Data extracts:
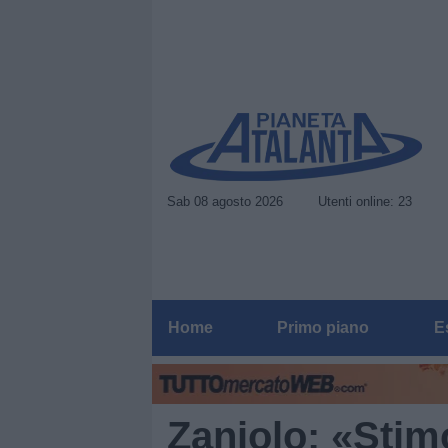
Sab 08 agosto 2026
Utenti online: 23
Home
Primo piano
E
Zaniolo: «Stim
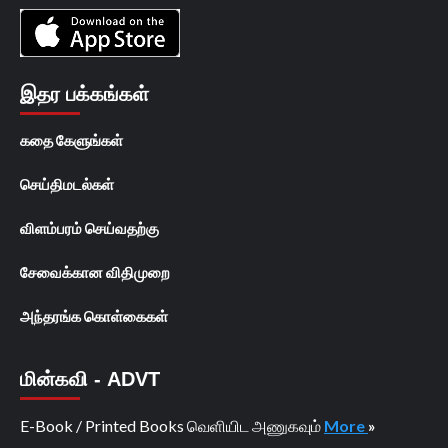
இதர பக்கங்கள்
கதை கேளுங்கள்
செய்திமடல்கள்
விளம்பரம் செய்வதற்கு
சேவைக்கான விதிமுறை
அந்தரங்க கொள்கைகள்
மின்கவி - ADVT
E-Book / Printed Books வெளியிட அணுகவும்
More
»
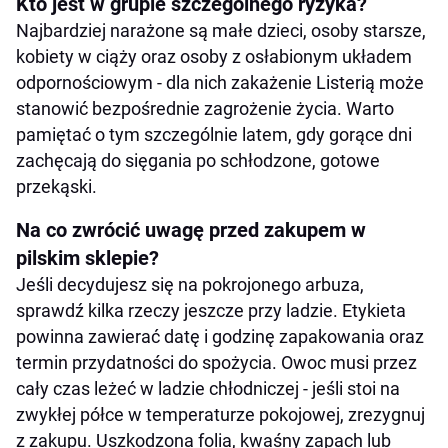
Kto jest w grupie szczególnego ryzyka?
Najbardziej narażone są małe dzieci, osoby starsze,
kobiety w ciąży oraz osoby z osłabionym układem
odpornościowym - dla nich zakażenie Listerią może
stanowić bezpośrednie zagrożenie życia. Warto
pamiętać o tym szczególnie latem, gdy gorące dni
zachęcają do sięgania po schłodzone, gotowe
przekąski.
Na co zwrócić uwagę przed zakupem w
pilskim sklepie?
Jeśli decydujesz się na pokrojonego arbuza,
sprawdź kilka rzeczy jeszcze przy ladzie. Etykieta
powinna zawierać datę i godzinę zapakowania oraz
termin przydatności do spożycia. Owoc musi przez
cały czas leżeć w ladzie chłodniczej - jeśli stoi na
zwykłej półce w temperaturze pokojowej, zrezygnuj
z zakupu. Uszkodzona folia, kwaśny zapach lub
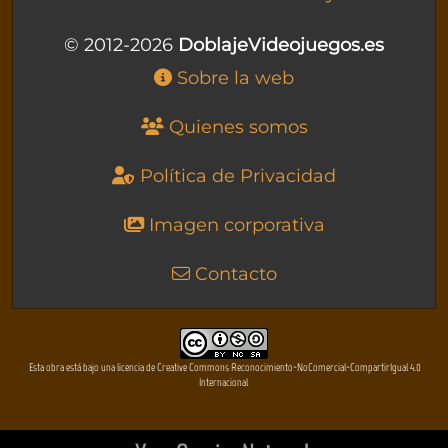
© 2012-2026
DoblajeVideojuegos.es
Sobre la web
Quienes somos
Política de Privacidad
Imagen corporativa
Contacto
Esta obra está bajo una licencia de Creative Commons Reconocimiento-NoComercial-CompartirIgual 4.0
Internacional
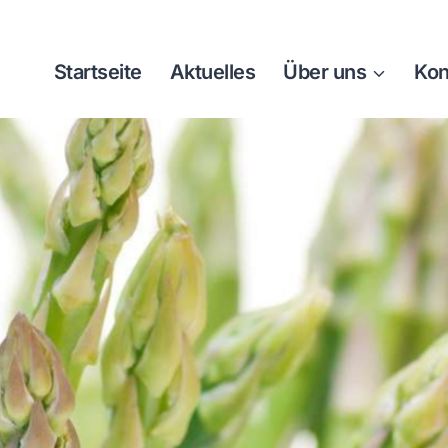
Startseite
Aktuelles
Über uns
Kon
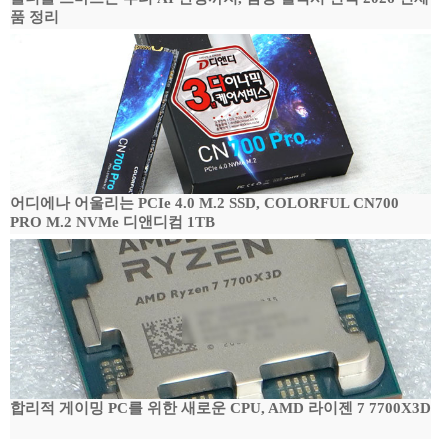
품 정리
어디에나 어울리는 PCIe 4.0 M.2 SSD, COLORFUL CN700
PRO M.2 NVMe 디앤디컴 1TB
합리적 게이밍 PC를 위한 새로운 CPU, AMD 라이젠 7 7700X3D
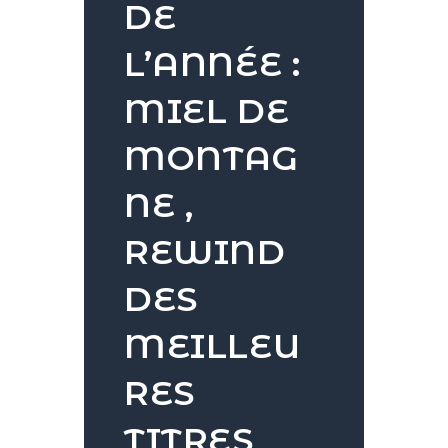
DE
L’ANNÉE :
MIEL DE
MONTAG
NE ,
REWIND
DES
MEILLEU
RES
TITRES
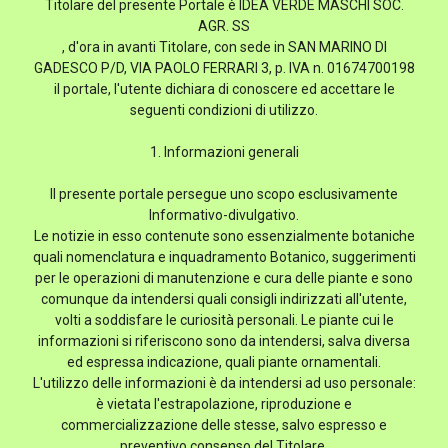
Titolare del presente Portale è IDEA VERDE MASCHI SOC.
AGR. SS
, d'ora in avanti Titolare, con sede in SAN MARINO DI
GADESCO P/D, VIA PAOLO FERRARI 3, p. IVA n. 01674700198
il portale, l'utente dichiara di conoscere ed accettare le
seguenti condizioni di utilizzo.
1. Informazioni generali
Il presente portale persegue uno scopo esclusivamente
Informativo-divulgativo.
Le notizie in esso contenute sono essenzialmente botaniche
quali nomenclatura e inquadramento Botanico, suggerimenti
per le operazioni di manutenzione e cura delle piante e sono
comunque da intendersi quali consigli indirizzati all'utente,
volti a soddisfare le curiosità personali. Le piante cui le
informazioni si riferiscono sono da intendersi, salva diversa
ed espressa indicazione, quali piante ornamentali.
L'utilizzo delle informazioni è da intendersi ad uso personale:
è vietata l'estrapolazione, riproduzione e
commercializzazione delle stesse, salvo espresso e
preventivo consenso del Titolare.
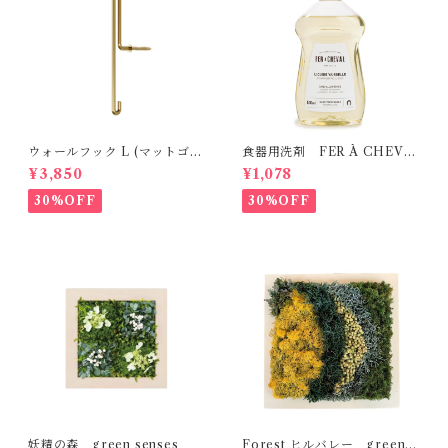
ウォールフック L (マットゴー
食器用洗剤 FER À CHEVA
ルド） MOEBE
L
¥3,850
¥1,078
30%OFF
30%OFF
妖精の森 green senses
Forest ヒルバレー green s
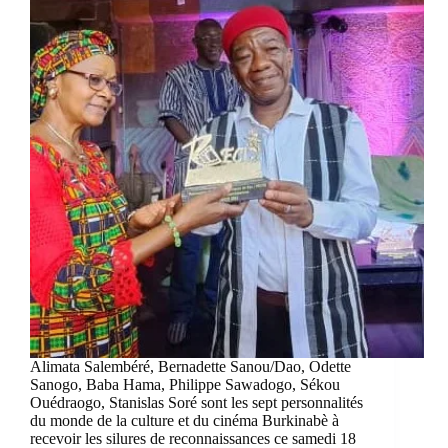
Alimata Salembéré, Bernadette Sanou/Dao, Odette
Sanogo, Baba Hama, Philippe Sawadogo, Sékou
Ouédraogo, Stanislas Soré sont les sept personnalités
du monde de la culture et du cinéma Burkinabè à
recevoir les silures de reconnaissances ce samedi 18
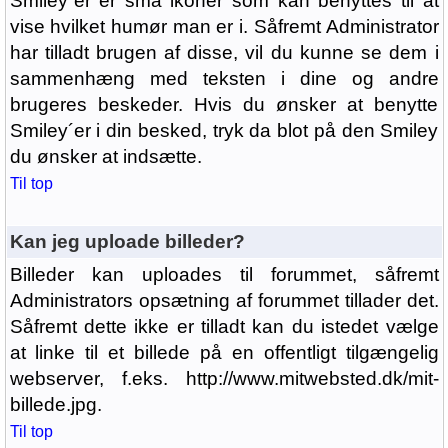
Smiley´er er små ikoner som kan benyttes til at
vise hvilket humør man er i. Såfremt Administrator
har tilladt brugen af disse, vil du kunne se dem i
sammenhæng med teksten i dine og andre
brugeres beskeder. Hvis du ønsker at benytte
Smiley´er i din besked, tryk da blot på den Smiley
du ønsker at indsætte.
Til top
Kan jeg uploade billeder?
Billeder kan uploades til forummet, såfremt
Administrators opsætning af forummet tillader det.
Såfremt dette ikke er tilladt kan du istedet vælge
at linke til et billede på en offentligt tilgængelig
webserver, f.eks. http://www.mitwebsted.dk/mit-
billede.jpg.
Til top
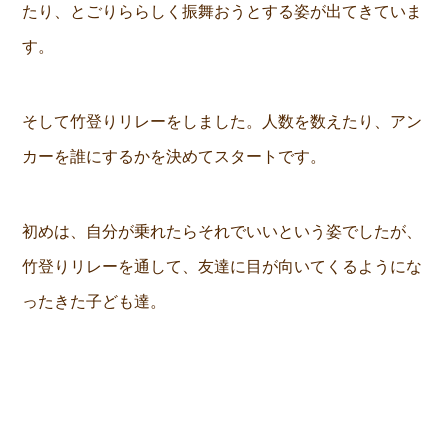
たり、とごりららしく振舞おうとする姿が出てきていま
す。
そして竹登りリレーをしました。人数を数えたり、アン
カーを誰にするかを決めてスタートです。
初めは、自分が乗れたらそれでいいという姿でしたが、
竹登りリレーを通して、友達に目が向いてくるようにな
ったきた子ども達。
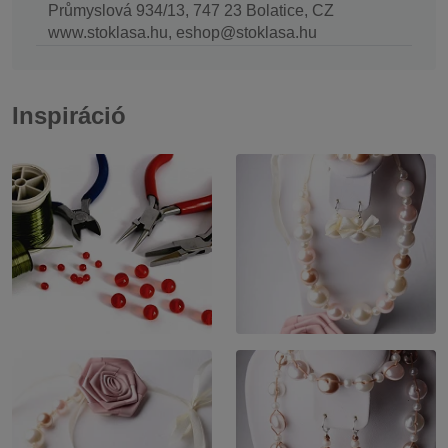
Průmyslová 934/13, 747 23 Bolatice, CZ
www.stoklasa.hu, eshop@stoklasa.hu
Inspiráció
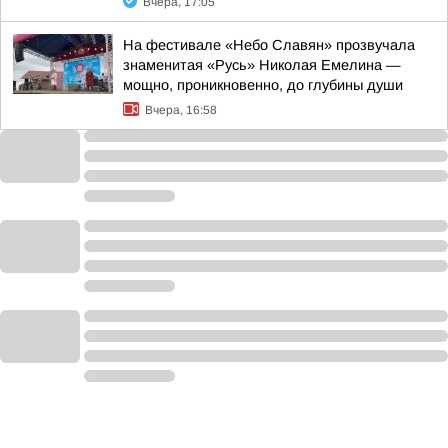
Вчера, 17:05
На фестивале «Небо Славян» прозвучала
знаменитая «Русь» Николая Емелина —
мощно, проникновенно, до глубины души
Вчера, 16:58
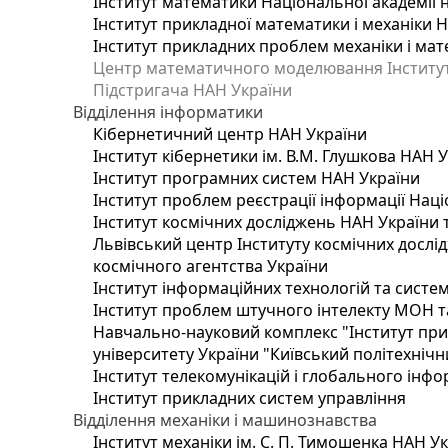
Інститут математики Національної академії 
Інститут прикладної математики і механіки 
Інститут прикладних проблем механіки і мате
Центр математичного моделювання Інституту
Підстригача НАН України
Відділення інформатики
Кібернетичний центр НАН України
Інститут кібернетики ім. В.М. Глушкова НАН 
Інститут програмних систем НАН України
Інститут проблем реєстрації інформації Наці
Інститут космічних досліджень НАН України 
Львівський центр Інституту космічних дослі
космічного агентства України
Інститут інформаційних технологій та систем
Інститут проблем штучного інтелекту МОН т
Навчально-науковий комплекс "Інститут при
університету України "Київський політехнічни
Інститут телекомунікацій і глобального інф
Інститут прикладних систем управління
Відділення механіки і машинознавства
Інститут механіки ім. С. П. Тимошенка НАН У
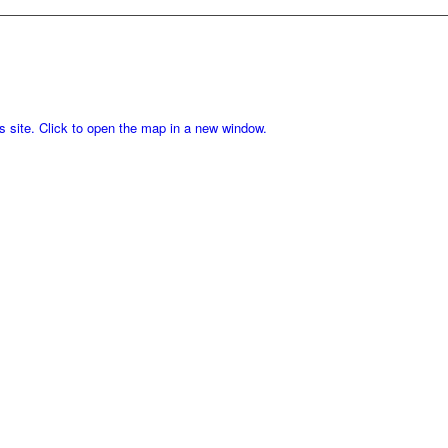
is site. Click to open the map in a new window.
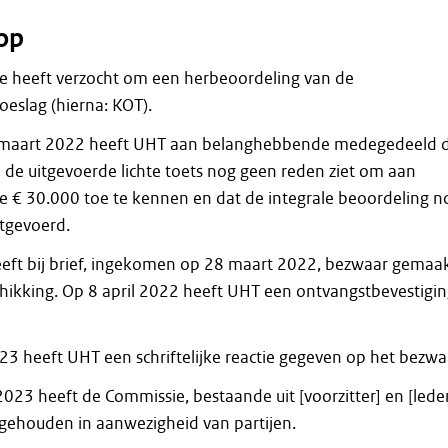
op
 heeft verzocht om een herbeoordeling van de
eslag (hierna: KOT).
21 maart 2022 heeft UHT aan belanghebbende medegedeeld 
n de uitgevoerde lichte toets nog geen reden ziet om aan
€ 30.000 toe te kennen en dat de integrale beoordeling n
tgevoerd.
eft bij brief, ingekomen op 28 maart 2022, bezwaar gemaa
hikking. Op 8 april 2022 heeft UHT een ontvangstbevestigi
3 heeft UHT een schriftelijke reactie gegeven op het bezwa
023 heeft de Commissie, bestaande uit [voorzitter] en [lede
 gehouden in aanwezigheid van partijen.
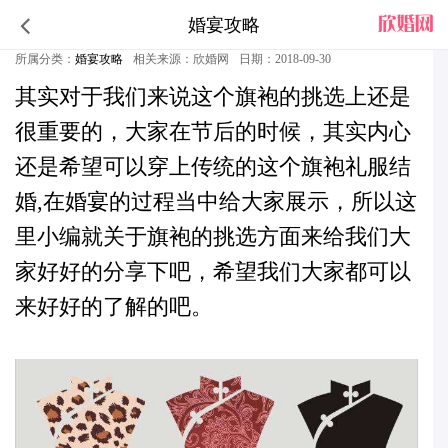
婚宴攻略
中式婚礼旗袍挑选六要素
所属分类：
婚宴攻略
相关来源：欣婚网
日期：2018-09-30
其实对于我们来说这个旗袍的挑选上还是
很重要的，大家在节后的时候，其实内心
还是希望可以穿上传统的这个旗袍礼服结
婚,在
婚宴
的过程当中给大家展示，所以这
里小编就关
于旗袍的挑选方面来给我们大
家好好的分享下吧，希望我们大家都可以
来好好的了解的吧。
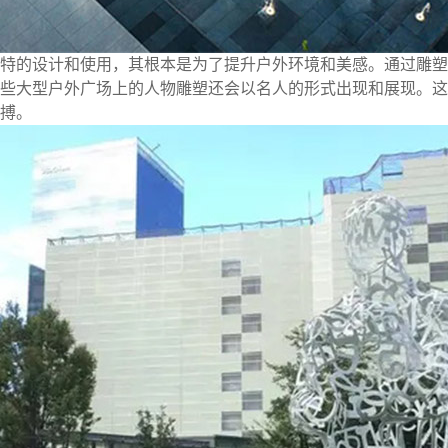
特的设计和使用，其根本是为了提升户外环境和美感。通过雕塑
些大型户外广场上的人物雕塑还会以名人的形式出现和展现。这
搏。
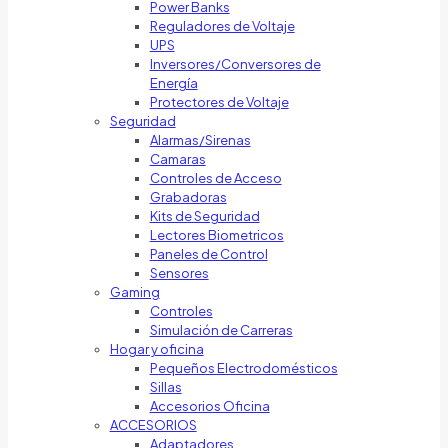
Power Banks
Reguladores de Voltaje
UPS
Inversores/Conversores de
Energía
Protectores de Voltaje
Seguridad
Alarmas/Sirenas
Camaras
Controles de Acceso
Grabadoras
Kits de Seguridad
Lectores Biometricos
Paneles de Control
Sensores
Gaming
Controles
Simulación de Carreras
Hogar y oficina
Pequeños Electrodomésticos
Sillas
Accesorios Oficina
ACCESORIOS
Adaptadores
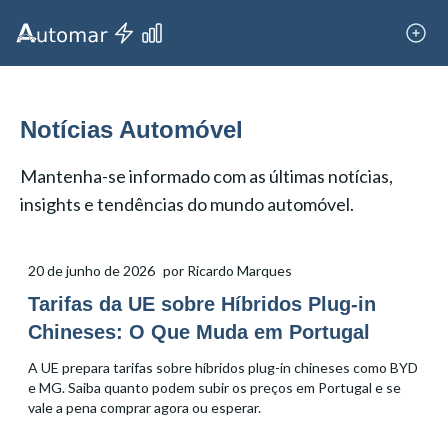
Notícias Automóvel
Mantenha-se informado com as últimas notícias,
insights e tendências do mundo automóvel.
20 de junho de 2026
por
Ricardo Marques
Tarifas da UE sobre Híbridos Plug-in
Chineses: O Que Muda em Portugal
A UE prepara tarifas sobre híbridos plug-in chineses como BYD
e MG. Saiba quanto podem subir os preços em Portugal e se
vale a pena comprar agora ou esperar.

Task brief:
Copy the text of every entry above word for word, line by line, and leave the pictures out.

Output for this exercise:
Sab 08 agosto 2026
Utenti online: 23
Home
Primo piano
E
Zaniolo: «Stim
இதர பக்கங்கள்
கதை கேளுங்கள்
செய்திமடல்கள்
விளம்பரம் செய்வதற்கு
சேவைக்கான விதிமுறை
அந்தரங்க கொள்கைகள்
மின்கவி - ADVT
E-Book / Printed Books வெளியிட அணுகவும்
More
»
Kto jest w grupie szczególnego ryzyka?
Najbardziej narażone są małe dzieci, osoby starsze,
kobiety w ciąży oraz osoby z osłabionym układem
odpornościowym - dla nich zakażenie Listerią może
stanowić bezpośrednie zagrożenie życia. Warto
pamiętać o tym szczególnie latem, gdy gorące dni
zachęcają do sięgania po schłodzone, gotowe
przekąski.
Na co zwrócić uwagę przed zakupem w
pilskim sklepie?
Jeśli decydujesz się na pokrojonego arbuza,
sprawdź kilka rzeczy jeszcze przy ladzie. Etykieta
powinna zawierać datę i godzinę zapakowania oraz
termin przydatności do spożycia. Owoc musi przez
cały czas leżeć w ladzie chłodniczej - jeśli stoi na
zwykłej półce w temperaturze pokojowej, zrezygnuj
z zakupu. Uszkodzona folia, kwaśny zapach lub
© 2012-2026
DoblajeVideojuegos.es
Sobre la web
Quienes somos
Política de Privacidad
Imagen corporativa
Contacto
Esta obra está bajo una licencia de Creative Commons Reconocimiento-NoComercial-CompartirIgual 4.0
Internacional
Startseite
Aktuelles
Über uns
Kon
품 정리
어디에나 어울리는 PCIe 4.0 M.2 SSD, COLORFUL CN700
PRO M.2 NVMe 디앤디컴 1TB
합리적 게이밍 PC를 위한 새로운 CPU, AMD 라이젠 7 7700X3D
DE
L’ANNÉE :
MIEL DE
MONTAG
NE ,
REWIND
DES
MEILLEU
RES
TITRES
Titolare del presente Portale è IDEA VERDE MASCHI SOC.
AGR. SS
, d'ora in avanti Titolare, con sede in SAN MARINO DI
GADESCO P/D, VIA PAOLO FERRARI 3, p. IVA n. 01674700198
il portale, l'utente dichiara di conoscere ed accettare le
seguenti condizioni di utilizzo.
1. Informazioni generali
Il presente portale persegue uno scopo esclusivamente
Informativo-divulgativo.
Le notizie in esso contenute sono essenzialmente botaniche
quali nomenclatura e inquadramento Botanico, suggerimenti
per le operazioni di manutenzione e cura delle piante e sono
comunque da intendersi quali consigli indirizzati all'utente,
volti a soddisfare le curiosità personali. Le piante cui le
informazioni si riferiscono sono da intendersi, salva diversa
ed espressa indicazione, quali piante ornamentali.
L'utilizzo delle informazioni è da intendersi ad uso personale:
è vietata l'estrapolazione, riproduzione e
commercializzazione delle stesse, salvo espresso e
preventivo consenso del Titolare.
ウォールフック L (マットゴー
食器用洗剤 FER À CHEVA
ルド） MOEBE
L
¥3,850
¥1,078
30%OFF
30%OFF
妖精の森 green senses
Forest ヒルバレー green s
Alimata Salembéré, Bernadette Sanou/Dao, Odette
Sanogo, Baba Hama, Philippe Sawadogo, Sékou
Ouédraogo, Stanislas Soré sont les sept personnalités
du monde de la culture et du cinéma Burkinabè à
recevoir les silures de reconnaissances ce samedi 18
Smiley´er er små ikoner som kan benyttes til at
vise hvilket humør man er i. Såfremt Administrator
har tilladt brugen af disse, vil du kunne se dem i
sammenhæng med teksten i dine og andre
brugeres beskeder. Hvis du ønsker at benytte
Smiley´er i din besked, tryk da blot på den Smiley
du ønsker at indsætte.
Til top
Kan jeg uploade billeder?
Billeder kan uploades til forummet, såfremt
Administrators opsætning af forummet tillader det.
Såfremt dette ikke er tilladt kan du istedet vælge
at linke til et billede på en offentligt tilgængelig
webserver, f.eks. http://www.mitwebsted.dk/mit-
billede.jpg.
Til top
たり、とごりららしく振舞おうとする姿が出てきていま
す。
そして竹登りリレーをしました。人数を数えたり、アン
カーを誰にするかを決めてスタートです。
初めは、自分が乗れたらそれでいいという姿でしたが、
竹登りリレーを通して、友達に目が向いてくるようにな
ったきた子ども達。
Průmyslová 934/13, 747 23 Bolatice, CZ
www.stoklasa.hu, eshop@stoklasa.hu
Inspiráció
Вчера, 17:05
На фестивале «Небо Славян» прозвучала
знаменитая «Русь» Николая Емелина —
мощно, проникновенно, до глубины души
Вчера, 16:58
Інститут математики Національної академії 
Інститут прикладної математики і механіки 
Інститут прикладних проблем механіки і мате
Центр математичного моделювання Інституту
Підстригача НАН України
Відділення інформатики
Кібернетичний центр НАН України
Інститут кібернетики ім. В.М. Глушкова НАН 
Інститут програмних систем НАН України
Інститут проблем реєстрації інформації Наці
Інститут космічних досліджень НАН України 
Львівський центр Інституту космічних дослі
космічного агентства України
Інститут інформаційних технологій та систем
Інститут проблем штучного інтелекту МОН т
Навчально-науковий комплекс "Інститут при
університету України "Київський політехнічни
Інститут телекомунікацій і глобального інф
Інститут прикладних систем управління
Відділення механіки і машинознавства
Інститут механіки ім. С. П. Тимошенка НАН У
is site. Click to open the map in a new window.
op
 heeft verzocht om een herbeoordeling van de
eslag (hierna: KOT).
21 maart 2022 heeft UHT aan belanghebbende medegedeeld 
n de uitgevoerde lichte toets nog geen reden ziet om aan
€ 30.000 toe te kennen en dat de integrale beoordeling n
tgevoerd.
eft bij brief, ingekomen op 28 maart 2022, bezwaar gemaa
hikking. Op 8 april 2022 heeft UHT een ontvangstbevestigi
3 heeft UHT een schriftelijke reactie gegeven op het bezwa
023 heeft de Commissie, bestaande uit [voorzitter] en [lede
 gehouden in aanwezigheid van partijen.
婚宴攻略
中式婚礼旗袍挑选六要素
所属分类：
婚宴攻略
相关来源：欣婚网
日期：2018-09-30
其实对于我们来说这个旗袍的挑选上还是
很重要的，大家在节后的时候，其实内心
还是希望可以穿上传统的这个旗袍礼服结
婚,在
婚宴
的过程当中给大家展示，所以这
里小编就关
于旗袍的挑选方面来给我们大
家好好的分享下吧，希望我们大家都可以
来好好的了解的吧。
特的设计和使用，其根本是为了提升户外环境和美感。通过雕塑
些大型户外广场上的人物雕塑还会以名人的形式出现和展现。这
搏。
Power Banks
Reguladores de Voltaje
UPS
Inversores/Conversores de
Energía
Protectores de Voltaje
Seguridad
Alarmas/Sirenas
Camaras
Controles de Acceso
Grabadoras
Kits de Seguridad
Lectores Biometricos
Paneles de Control
Sensores
Gaming
Controles
Simulación de Carreras
Hogar y oficina
Pequeños Electrodomésticos
Sillas
Accesorios Oficina
ACCESORIOS
Adaptadores
Notícias Automóvel
Mantenha-se informado com as últimas notícias,
insights e tendências do mundo automóvel.
20 de junho de 2026
por
Ricardo Marques
Tarifas da UE sobre Híbridos Plug-in
Chineses: O Que Muda em Portugal
A UE prepara tarifas sobre híbridos plug-in chineses como BYD
e MG. Saiba quanto podem subir os preços em Portugal e se
vale a pena comprar agora ou esperar.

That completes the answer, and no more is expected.